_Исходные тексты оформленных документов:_
>>>>>

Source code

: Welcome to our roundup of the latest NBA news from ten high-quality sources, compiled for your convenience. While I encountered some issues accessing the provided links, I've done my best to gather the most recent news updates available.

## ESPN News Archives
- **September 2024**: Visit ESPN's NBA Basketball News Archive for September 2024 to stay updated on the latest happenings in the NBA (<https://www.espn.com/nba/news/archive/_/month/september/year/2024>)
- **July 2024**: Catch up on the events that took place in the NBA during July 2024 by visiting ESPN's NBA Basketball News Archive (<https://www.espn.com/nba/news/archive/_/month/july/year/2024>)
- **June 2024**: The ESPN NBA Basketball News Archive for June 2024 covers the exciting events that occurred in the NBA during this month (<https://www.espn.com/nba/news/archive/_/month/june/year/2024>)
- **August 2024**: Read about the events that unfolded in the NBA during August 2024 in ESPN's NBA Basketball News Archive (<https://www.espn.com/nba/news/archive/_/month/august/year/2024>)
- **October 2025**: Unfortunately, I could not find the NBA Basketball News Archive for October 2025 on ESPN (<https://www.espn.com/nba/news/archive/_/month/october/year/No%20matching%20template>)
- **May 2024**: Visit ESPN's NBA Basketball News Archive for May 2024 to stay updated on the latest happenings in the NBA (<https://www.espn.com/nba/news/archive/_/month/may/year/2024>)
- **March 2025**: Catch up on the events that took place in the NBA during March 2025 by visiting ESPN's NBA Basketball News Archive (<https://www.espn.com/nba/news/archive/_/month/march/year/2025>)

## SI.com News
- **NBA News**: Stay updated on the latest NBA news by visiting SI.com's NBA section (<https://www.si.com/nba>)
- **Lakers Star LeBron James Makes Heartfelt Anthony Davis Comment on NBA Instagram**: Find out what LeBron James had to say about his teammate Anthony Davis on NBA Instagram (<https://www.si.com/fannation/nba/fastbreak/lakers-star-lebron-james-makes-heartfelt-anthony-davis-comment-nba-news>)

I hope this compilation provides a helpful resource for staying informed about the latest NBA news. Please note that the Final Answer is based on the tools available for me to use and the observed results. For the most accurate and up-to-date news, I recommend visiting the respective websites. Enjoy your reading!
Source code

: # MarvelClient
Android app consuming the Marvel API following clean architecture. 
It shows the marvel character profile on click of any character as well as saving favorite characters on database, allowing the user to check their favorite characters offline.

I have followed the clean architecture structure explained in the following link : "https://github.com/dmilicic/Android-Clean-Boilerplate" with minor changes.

<<<<<

_ЦЕЛЬ ЗАДАНИЯ:_
Перепишите дословно все строки начиная со строки, содержащей "## ESPN News Archives", и вплоть до строки, содержащей "- **July 2024**: Catch", включая обе эти строки.

_ОТВЕТ НА ЗАДАНИЕ:_
## ESPN News Archives
- **September 2024**: Visit ESPN's NBA Basketball News Archive for September 2024 to stay updated on the latest happenings in the NBA (<https://www.espn.com/nba/news/archive/_/month/september/year/2024>)
- **July 2024**: Catch up on the events that took place in the NBA during July 2024 by visiting ESPN's NBA Basketball News Archive (<https://www.espn.com/nba/news/archive/_/month/july/year/2024>)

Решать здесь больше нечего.